◆ WRITTEN PROBLEM A
From the minor league baseball news, pull out the passage that begins with the words "The Pacific Coast League has" and ends after the words "director of sales.", copying it word for word.

◆ TEXT SEGMENT

—————

The independent Tucson Toros (Golden League) are expected to announce today their plans for next season, the Arizona Daily Star has reported. Triple-A Portland is planning to relocate to Tucson next season while it awaits a permanent home—owner-in-waiting Jeff Moorad is awaiting a Nov. 30 vote by the city council in the San Diego suburb of Escondido on a proposed $50 million ballpark. (There's some scuttle that the council should postpone the vote if legislators lose their seats in the Nov. 2 election, but the council appears determined to proceed because Moorad is scheduled to make a final lump sum payment before new officials would take office.)
Toros owner Jay Zucker has expressed his interest in operating the Portland club this season at Tucson's Hi-Corbett Field. The Daily Star reports that Portland is likely to play the newer facility, Tucson Electric Park, across town. (Two sources had previously told me that the team was more likely to play at Hi-Corbett.)
The Pacific Coast League has yet to release its 2011 schedule, though PCL president Branch Rickey previously said they have it set so that Portland's location does not impact the schedule.
• New low Class A Hagerstown owners have begun a new team restoration plan by funding a $99,000 overhaul of the playing surface at Municipal Stadium and upgrading its technology network to provide fans with more in-game information, the Herald-Mail (Hagerstown, Md.) reports. With the city's assistance, the team is also renovating home and visitor clubhouses.
Mandalay Baseball completed the sale of the Suns last month to an ownership group headed by local businessman Bruce Quinn.
John Cook is stepping down from his post as Minor League Baseball's vice president of business operations to return to his Alabama roots, joining the Double-A Birmingham Barons as the club's new director of sales.
Cook, 39, spent six years at Minor League Baseball headquarters in St. Petersburg, Fla. He had previously worked as general manager for high Class A Clearwater. Cook is a 1996 graduate of the University of Alabama.
“John has been instrumental in the development of Minor League Baseball. Through John’s leadership and guidance, our staff has performed at an extremely high level to advance the Minor League Baseball brand and our many initiatives," MILB president Pat O'Conner said. "I appreciate John’s loyalty and dedication for Minor League Baseball and my administration. We will miss his influence in St. Petersburg, but know he will bring a wealth of experience to the Barons’ operation.”
Also joining Birmingham are Demetrius Hubbard as a marketing assistant; Craig Spillman, as director of concessions; Brandon Harms, as tickets manager; Charlie Santiago, who takes on a new role with team as corporate event planner.
The ownership group headed by Padres owner Jeff Moorad has reached a working agreement to purchase the Triple-A Portland Beavers, Portland owner Merritt Paulson announced yesterday.
The sale is pending approval by Minor League Baseball and the Pacific Coast League—Moorad's North County Baseball group already has received approval by Major League League Baseball when it purchased the Padres in 2009. The sale is expected to be completed in early December, before the start of the Winter Meetings on Dec. 6.
Paulson's announcement confirms the inevitable—that the team is leaving Portland. Moorad is planning on moving the club to Tucson for at least one season until a permanent location is finalized. The group is currently negotiating with the San Diego suburb of Escondido on a ballpark/retail project. The Padres are confident an agreement will be reached.
The Beavers were forced to pull out of Portland after this season after Paulson had agreed to convert their ballpark, PGE Park, into a soccer-only facility for his Major League Soccer team. Paulson had believed he would be able to construct a new ballpark elsewhere in the Portland area, but voters and local leaders rejected his three proposals for a new facility.

—————

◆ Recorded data
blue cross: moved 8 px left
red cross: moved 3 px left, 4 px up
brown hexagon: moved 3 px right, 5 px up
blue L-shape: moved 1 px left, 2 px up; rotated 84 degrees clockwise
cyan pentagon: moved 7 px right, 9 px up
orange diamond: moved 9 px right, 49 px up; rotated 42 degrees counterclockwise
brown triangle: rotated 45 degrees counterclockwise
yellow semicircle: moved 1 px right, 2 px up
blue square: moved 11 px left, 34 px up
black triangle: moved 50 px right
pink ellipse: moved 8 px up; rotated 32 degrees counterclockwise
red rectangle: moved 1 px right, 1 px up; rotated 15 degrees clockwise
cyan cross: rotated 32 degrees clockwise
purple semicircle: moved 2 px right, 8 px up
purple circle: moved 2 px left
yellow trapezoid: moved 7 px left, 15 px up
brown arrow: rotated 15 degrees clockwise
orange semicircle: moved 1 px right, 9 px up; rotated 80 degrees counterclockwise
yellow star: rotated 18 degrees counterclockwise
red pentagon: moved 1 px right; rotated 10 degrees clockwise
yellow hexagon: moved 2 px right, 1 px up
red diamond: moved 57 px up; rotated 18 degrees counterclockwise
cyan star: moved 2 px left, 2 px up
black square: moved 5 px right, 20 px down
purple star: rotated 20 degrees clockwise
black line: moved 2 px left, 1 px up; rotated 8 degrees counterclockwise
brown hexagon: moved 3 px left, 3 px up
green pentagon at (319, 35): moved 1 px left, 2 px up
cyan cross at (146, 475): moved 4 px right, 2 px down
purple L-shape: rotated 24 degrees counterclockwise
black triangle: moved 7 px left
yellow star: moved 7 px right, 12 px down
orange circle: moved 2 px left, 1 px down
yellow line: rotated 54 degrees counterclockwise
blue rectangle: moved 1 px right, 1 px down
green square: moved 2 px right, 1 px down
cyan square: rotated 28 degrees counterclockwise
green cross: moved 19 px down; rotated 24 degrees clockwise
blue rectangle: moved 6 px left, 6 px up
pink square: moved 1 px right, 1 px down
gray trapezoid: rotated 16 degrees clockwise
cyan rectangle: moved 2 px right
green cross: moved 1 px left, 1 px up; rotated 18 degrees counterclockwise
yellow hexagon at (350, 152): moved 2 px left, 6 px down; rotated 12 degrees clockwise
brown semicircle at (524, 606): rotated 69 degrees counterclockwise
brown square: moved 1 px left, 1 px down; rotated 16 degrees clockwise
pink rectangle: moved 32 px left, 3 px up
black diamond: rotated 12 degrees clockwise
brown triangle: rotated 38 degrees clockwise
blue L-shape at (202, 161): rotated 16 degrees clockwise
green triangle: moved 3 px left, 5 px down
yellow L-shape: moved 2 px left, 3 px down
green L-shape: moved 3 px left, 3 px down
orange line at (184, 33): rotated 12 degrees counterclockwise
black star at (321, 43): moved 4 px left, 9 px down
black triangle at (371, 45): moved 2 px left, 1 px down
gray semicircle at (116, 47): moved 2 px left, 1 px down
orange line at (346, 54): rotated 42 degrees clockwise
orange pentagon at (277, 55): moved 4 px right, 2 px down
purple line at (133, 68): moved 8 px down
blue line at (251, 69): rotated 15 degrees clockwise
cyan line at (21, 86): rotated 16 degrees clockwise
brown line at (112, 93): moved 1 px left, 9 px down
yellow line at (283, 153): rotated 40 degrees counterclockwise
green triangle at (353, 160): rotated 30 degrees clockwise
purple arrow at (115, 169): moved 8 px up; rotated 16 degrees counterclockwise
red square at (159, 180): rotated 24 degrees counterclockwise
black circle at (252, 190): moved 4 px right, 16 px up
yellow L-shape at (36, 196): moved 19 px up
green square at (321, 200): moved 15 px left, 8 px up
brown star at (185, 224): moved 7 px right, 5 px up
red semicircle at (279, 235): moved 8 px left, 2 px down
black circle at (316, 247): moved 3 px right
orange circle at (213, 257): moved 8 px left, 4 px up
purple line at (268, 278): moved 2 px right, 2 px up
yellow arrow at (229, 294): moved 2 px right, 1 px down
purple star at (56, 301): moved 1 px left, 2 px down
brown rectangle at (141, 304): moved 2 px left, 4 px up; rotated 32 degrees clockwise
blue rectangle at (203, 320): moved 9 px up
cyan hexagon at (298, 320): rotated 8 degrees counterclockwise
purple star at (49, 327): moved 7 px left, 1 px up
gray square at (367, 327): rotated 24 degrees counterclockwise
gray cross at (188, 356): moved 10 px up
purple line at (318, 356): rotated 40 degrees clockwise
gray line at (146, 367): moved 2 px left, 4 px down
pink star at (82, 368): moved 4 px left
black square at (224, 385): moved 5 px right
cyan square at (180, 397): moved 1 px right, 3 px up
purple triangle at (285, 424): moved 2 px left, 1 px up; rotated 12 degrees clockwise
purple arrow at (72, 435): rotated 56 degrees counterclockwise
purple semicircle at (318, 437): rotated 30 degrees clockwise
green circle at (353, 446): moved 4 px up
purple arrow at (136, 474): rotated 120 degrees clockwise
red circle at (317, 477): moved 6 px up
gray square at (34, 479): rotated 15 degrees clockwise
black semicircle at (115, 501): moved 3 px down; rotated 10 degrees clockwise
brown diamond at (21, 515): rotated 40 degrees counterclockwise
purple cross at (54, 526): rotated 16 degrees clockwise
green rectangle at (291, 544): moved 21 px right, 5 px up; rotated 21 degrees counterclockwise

—————

◆ WRITTEN PROBLEM B
Rewrite the shape movement listing from its first line through the line containing "yellow line: rotated", replacing "hexagon" with "octagon" and keeping everything else unchanged. Return only those lines.

◆ WRITTEN REPLY A
The Pacific Coast League has yet to release its 2011 schedule, though PCL president Branch Rickey previously said they have it set so that Portland's location does not impact the schedule.
• New low Class A Hagerstown owners have begun a new team restoration plan by funding a $99,000 overhaul of the playing surface at Municipal Stadium and upgrading its technology network to provide fans with more in-game information, the Herald-Mail (Hagerstown, Md.) reports. With the city's assistance, the team is also renovating home and visitor clubhouses.
Mandalay Baseball completed the sale of the Suns last month to an ownership group headed by local businessman Bruce Quinn.
John Cook is stepping down from his post as Minor League Baseball's vice president of business operations to return to his Alabama roots, joining the Double-A Birmingham Barons as the club's new director of sales.

◆ WRITTEN REPLY B
blue cross: moved 8 px left
red cross: moved 3 px left, 4 px up
brown octagon: moved 3 px right, 5 px up
blue L-shape: moved 1 px left, 2 px up; rotated 84 degrees clockwise
cyan pentagon: moved 7 px right, 9 px up
orange diamond: moved 9 px right, 49 px up; rotated 42 degrees counterclockwise
brown triangle: rotated 45 degrees counterclockwise
yellow semicircle: moved 1 px right, 2 px up
blue square: moved 11 px left, 34 px up
black triangle: moved 50 px right
pink ellipse: moved 8 px up; rotated 32 degrees counterclockwise
red rectangle: moved 1 px right, 1 px up; rotated 15 degrees clockwise
cyan cross: rotated 32 degrees clockwise
purple semicircle: moved 2 px right, 8 px up
purple circle: moved 2 px left
yellow trapezoid: moved 7 px left, 15 px up
brown arrow: rotated 15 degrees clockwise
orange semicircle: moved 1 px right, 9 px up; rotated 80 degrees counterclockwise
yellow star: rotated 18 degrees counterclockwise
red pentagon: moved 1 px right; rotated 10 degrees clockwise
yellow octagon: moved 2 px right, 1 px up
red diamond: moved 57 px up; rotated 18 degrees counterclockwise
cyan star: moved 2 px left, 2 px up
black square: moved 5 px right, 20 px down
purple star: rotated 20 degrees clockwise
black line: moved 2 px left, 1 px up; rotated 8 degrees counterclockwise
brown octagon: moved 3 px left, 3 px up
green pentagon at (319, 35): moved 1 px left, 2 px up
cyan cross at (146, 475): moved 4 px right, 2 px down
purple L-shape: rotated 24 degrees counterclockwise
black triangle: moved 7 px left
yellow star: moved 7 px right, 12 px down
orange circle: moved 2 px left, 1 px down
yellow line: rotated 54 degrees counterclockwise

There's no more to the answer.